Nello stalking, l'elemento soggettivo è integrato dal dolo generico, il cui contenuto richiede la volontà di porre in essere più condotte di minaccia e molestia, nella consapevolezza della loro idoneità a produrre uno degli eventi alternativamente previsti dalla norma incriminatrice e dell'abitualità del proprio agire, ma non postula la preordinazione di queste condotte le quali possono essere anche in parte casuali. E' quanto ha chiarito la seconda sezione penale della Cassazione con sentenza n. 32376/2024 (sotto allegata).
Nella vicenda, la Corte di Appello di Catania confermava la pronuncia di condanna di primo grado per il delitto di cui all'art. 612-bis cod.pen. commesso da un uomo in danno dell'ex convivente.
L'imputato proponeva ricorso per cassazione, denunciando erronea interpretazione della legge penale con riferimento alla ritenuta sussistenza dell'elemento soggettivo previsto dall'art. 612-bis cod. pen., lamentando che la sentenza impugnata avrebbe ritenuto integrato il dolo assumendo, erroneamente, che non sarebbe stato a tal fine indispensabile che il soggetto agente voglia cagionare turbamento nella persona che subisce la sua condotta, né che le minacce non abbiano avuto seguito.
Per la S.C., però, il motivo è manifestamente infondato.

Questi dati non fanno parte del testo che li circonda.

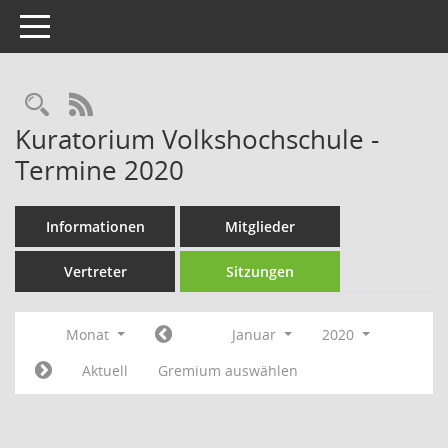
Toggle navigation
Rechercheauswahl
RSS-Feed
Kuratorium Volkshochschule -
Termine 2020
Informationen
Mitglieder
Vertreter
Sitzungen
Monat
Januar
2020
Aktuell
Gremium auswählen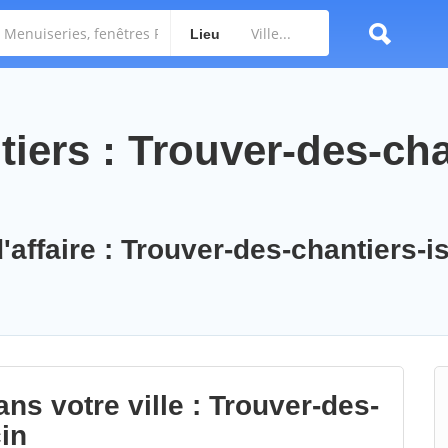
Lieu
iers : Trouver-des-cha
'affaire : Trouver-des-chantiers-is
ns votre ville : Trouver-des-
in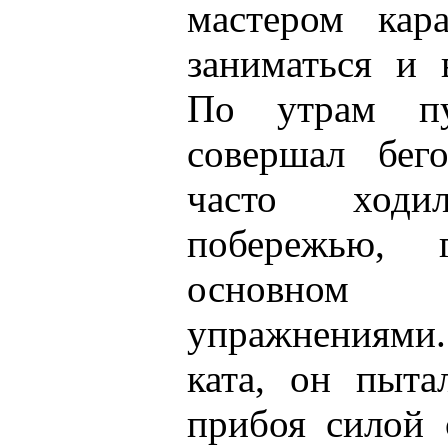
мастером кар
заниматься и 
По утрам п
совершал бег
часто ход
побережью, 
основном
упражнениями.
ката, он пыта
прибоя силой 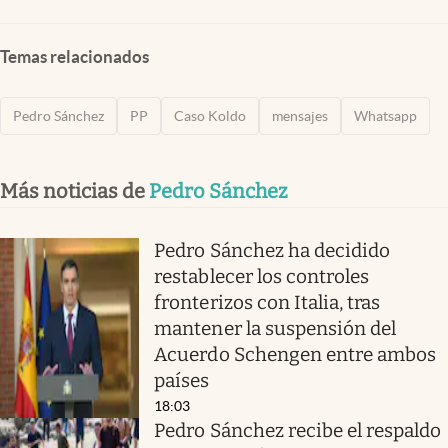
Temas relacionados
Pedro Sánchez
PP
Caso Koldo
mensajes
Whatsapp
Más noticias de
Pedro Sánchez
Pedro Sánchez ha decidido
restablecer los controles
fronterizos con Italia, tras
mantener la suspensión del
Acuerdo Schengen entre ambos
países
18:03
Pedro Sánchez recibe el respaldo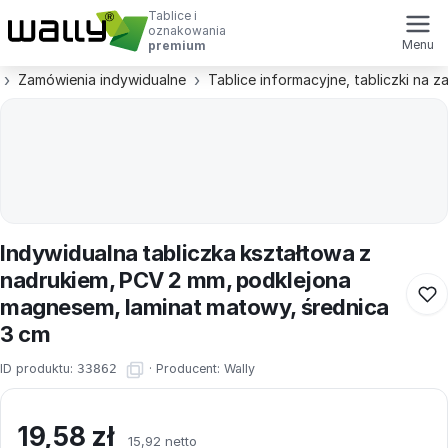
Tablice i
oznakowania
Menu
premium
Zamówienia indywidualne
Tablice informacyjne, tabliczki na 
Indywidualna tabliczka kształtowa z
nadrukiem, PCV 2 mm, podklejona
magnesem, laminat matowy, średnica
3 cm
ID produktu:
33862
·
Producent:
Wally
19,58
zł
15,92 netto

La decisione impugnata, "nel ritenere prive di rilievo le circostanze che il ricorrente non si sarebbe reso conto del tenore gravemente minaccioso dei propri messaggi (asserzione che, peraltro, correttamente la pronuncia ha sottolineato essere rimasta indimostrata) e che non avrebbe poi dato corso alle stesse ponendo in essere atti di violenza nei confronti del'ex convivente, ha fatto corretta applicazione del principio, più volte affermato nella giurisprudenza di legittimità, in virtù del quale nel delitto di atti persecutori l'elemento soggettivo è integrato dal dolo generico, li cui contenuto richiede la volontà di porre in essere più condotte di minaccia e molestia, nella consapevolezza della loro idoneità a produrre uno degli eventi alternativamente previsti dalla norma incriminatrice e dell'abitualità del proprio agire, ma non postula la preordinazione di tali condotte - elemento non previsto sul fronte della tipicità normativa - potendo queste ultime, invece, essere in tutto o in parte anche meramente casuali e realizzate qualora se ne presenti l'occasione (v. Sez. 1, n. 28682 del 25/09/2020; Sez. 5, n. 43085 del 24/09/2015)".
Per cui, il ricorso è inammissibile.